A new study published by researchers from Bar Ilan University and Germany revealed "memory" patterns in the dates of earthquakes' appearances
Do earthquakes have a memory, or is it perhaps a random phenomenon that occurs without warning at any time? Is it possible to derive insights from the devastating earthquakes of the past year that will improve the ability to warn of future earthquakes?
A new study conducted by Prof.
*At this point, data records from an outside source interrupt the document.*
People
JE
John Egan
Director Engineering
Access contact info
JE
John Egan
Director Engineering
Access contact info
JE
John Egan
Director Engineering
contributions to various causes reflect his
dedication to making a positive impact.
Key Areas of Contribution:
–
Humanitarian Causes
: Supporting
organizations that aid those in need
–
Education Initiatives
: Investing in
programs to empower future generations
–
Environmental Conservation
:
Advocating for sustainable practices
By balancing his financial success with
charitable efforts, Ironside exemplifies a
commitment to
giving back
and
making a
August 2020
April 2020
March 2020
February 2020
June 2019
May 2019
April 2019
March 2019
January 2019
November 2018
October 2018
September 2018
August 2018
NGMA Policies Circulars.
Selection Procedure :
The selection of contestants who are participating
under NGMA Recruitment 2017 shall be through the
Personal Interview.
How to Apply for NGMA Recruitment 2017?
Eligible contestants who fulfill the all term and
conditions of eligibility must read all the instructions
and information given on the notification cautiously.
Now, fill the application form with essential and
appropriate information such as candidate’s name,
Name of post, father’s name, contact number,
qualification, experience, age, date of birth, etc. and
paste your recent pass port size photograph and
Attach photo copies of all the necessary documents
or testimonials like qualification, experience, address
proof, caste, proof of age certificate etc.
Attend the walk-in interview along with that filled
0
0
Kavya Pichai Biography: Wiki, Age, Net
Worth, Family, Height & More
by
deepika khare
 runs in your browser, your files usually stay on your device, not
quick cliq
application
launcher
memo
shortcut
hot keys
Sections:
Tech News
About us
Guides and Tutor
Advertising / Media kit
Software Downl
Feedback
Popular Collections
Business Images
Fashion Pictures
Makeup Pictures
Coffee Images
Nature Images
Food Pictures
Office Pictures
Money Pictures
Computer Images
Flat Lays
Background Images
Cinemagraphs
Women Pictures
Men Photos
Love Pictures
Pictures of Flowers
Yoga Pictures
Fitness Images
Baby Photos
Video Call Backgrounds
Shlomo Havlin from the Physics Department at Bar Ilan University and his colleagues from Israel and Germany answers this question in the affirmative. The research reveals that earthquakes create statistical patterns, with the help of which it will be possible to improve the predictability of their recurrence.
Prof. Heblin's research, which was carried out in collaboration with Prof. Armin Bunde from the Justus Leibig University from the city of Giessen in Germany, and the doctoral student from Bar Ilan Valerie Levina, was published (11/11/2005) in the prestigious scientific journal Physical Review Letters ), published by the American Physical Society.
Prof. Heblin and his team developed, using the scaling theory accepted in statistical physics, a mathematical function that tries to describe the statistics of the time intervals between earthquakes of similar intensities. The calibration theory makes it possible to extrapolate from low-intensity vibration characteristics for which there are good statistics, to high-intensity vibrations for which there is no sufficient data for statistical analysis. The researchers analyzed data files of earthquakes that occurred in the last decades around the world. The findings reveal that the time interval until the next earthquake in a certain place depends on the time interval between the previous earthquakes of similar intensity and in the same place. The memory is expressed in the fact that if there is a shorter-than-average time interval between earthquakes in a certain area, there is a high chance that the next earthquake will also occur within a shorter-than-average period of time. And if the time interval between two earthquakes that occurred in a certain place is greater than the average, the time interval until the next earthquake will also be greater than the average.
This memory effect may help to understand the appearance of clusters of strong earthquakes (Clustering) like those that occurred in Asia, and even explains the relatively long wait for the next big earthquake in Tokyo and San Francisco. The time interval since the last major earthquakes in each of these cities is significantly greater than the average time intervals between the previous major earthquakes there.
Prof. Heblin and his team analyzed the historical statistics of repeated appearances of earthquakes above certain intensities (from 2 to 5.5 on the Richter scale). They used data collected from records of seismic activity at active sites around the world, including northern and southern California, Japan and New Zealand.
"This is the first time that memory has been discovered in the appearance of earthquakes," says Prof. Havlin, former dean of the Faculty of Exact Sciences at Bar Ilan University. "What we are seeing now in Asia could be a sign of the occurrence of a cluster of large earthquakes," explains Havlin, who added that his team's research may be used by both scientists and seismologists.